Schwab grew up in Baldwin, New York, and took an intense interest in sports from childhood. A 1982 graduate of St. John's University, Schwab served as the editor-in-chief of College & Pro Football News Weekly in the mid-1980s before joining ESPN in 1987 as a researcher.

==Career==
By 1995, Schwab was the coordinating producer for ESPN's website. Beginning in 1998, Schwab served as a coordinating producer for ESPN studio production, which entailed duties on programs including SportsCenter and Outside the Lines. Schwab also served as the resident Couch Potato on ESPN's First Take, on which he discussed and evaluated the top sports TV programming with a 1–5 bags of chips rating system. Schwab also appeared with Merril Hoge and Matthew Berry on ESPNEWS Fantasy Insider.

Schwab appeared on the sports trivia show Stump the Schwab, which ran from 2004 to 2006. During the show, Schwab faced off against sports fans in a trivia contest. Schwab said that he had a 64–16 record during the show's 80 episodes.
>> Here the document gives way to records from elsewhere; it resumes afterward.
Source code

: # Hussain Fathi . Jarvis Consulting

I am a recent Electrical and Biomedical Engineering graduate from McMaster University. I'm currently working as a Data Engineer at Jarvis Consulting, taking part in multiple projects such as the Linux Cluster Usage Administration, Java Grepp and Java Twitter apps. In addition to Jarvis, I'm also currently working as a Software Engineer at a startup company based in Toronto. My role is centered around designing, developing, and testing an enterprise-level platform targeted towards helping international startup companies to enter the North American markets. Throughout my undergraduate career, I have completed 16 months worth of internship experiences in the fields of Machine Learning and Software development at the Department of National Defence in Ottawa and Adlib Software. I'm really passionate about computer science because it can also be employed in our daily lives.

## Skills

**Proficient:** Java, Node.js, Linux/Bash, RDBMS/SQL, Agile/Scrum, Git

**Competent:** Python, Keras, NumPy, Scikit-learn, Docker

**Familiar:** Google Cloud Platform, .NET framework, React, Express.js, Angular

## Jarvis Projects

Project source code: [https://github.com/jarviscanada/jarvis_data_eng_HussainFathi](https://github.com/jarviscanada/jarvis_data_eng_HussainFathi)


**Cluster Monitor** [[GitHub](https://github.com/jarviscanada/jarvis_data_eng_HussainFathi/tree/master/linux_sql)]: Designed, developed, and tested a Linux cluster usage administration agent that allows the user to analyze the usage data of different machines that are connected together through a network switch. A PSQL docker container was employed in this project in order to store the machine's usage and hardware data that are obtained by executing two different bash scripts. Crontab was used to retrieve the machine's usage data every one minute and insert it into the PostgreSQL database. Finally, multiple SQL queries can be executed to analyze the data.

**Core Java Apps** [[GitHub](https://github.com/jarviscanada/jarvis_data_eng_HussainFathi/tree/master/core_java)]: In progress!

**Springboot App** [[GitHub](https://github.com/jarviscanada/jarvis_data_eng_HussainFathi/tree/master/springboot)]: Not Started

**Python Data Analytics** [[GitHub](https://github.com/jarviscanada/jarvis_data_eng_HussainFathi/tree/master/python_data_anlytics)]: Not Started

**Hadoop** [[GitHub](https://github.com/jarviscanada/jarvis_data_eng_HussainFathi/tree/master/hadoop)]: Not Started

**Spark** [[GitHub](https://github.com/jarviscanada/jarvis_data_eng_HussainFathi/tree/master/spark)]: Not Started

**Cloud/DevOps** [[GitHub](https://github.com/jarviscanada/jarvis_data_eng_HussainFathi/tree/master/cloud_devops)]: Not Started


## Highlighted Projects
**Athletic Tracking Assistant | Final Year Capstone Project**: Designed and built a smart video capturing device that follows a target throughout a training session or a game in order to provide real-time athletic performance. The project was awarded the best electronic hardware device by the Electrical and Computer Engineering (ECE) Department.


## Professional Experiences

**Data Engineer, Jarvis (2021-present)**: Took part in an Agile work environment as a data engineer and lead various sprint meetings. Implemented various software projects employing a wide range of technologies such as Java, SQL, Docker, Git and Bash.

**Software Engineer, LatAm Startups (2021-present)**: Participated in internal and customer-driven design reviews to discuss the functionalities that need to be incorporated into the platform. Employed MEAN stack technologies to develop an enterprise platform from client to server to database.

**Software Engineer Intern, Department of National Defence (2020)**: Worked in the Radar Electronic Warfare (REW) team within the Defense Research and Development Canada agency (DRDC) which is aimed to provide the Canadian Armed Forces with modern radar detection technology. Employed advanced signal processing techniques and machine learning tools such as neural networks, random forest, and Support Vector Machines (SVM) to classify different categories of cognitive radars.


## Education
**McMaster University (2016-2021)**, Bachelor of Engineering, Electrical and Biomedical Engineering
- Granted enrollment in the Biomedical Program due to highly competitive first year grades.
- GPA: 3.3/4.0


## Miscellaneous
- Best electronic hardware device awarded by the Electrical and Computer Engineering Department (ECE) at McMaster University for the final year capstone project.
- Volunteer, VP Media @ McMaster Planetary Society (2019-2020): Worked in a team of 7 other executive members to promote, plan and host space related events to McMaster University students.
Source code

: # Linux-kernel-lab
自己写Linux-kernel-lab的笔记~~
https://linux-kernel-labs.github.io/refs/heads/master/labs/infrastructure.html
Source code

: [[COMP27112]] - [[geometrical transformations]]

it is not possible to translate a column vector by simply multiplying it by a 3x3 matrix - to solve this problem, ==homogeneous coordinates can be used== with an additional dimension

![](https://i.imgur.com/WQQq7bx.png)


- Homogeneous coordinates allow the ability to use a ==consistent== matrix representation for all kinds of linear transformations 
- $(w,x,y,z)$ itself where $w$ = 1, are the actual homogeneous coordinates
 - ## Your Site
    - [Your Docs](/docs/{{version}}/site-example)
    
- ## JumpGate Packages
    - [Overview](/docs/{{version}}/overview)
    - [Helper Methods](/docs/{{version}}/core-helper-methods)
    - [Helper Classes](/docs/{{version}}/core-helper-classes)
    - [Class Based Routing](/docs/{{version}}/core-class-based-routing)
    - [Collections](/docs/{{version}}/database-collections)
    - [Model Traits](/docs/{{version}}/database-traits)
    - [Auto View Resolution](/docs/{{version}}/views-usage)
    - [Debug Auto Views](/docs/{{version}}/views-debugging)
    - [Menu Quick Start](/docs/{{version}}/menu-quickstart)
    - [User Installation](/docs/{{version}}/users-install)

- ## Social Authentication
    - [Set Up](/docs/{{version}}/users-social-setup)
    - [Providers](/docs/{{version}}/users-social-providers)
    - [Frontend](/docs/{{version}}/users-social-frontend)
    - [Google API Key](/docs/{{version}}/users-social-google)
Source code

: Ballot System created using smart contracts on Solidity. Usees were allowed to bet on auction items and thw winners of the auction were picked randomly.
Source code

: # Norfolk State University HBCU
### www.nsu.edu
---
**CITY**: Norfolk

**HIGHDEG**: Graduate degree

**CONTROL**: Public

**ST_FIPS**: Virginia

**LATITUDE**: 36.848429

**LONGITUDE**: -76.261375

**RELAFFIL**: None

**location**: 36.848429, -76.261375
As part of cost-cutting efforts, Schwab was released from ESPN in June 2013. In 2014, Schwab joined Sports Jeopardy! as a consultant and writer. He also worked regularly with Dick Vitale for several years afterward. He also worked for Fox Sports after his tenure at ESPN.

== Personal life and death ==
Schwab was married twice; his first wife, Jodi Singer, died in 2014, and he later married Suzie Davie.

After a period of declining health, Schwab died from a heart attack at a hospital in Aventura, Florida, on April 20, 2024, at the age of 63.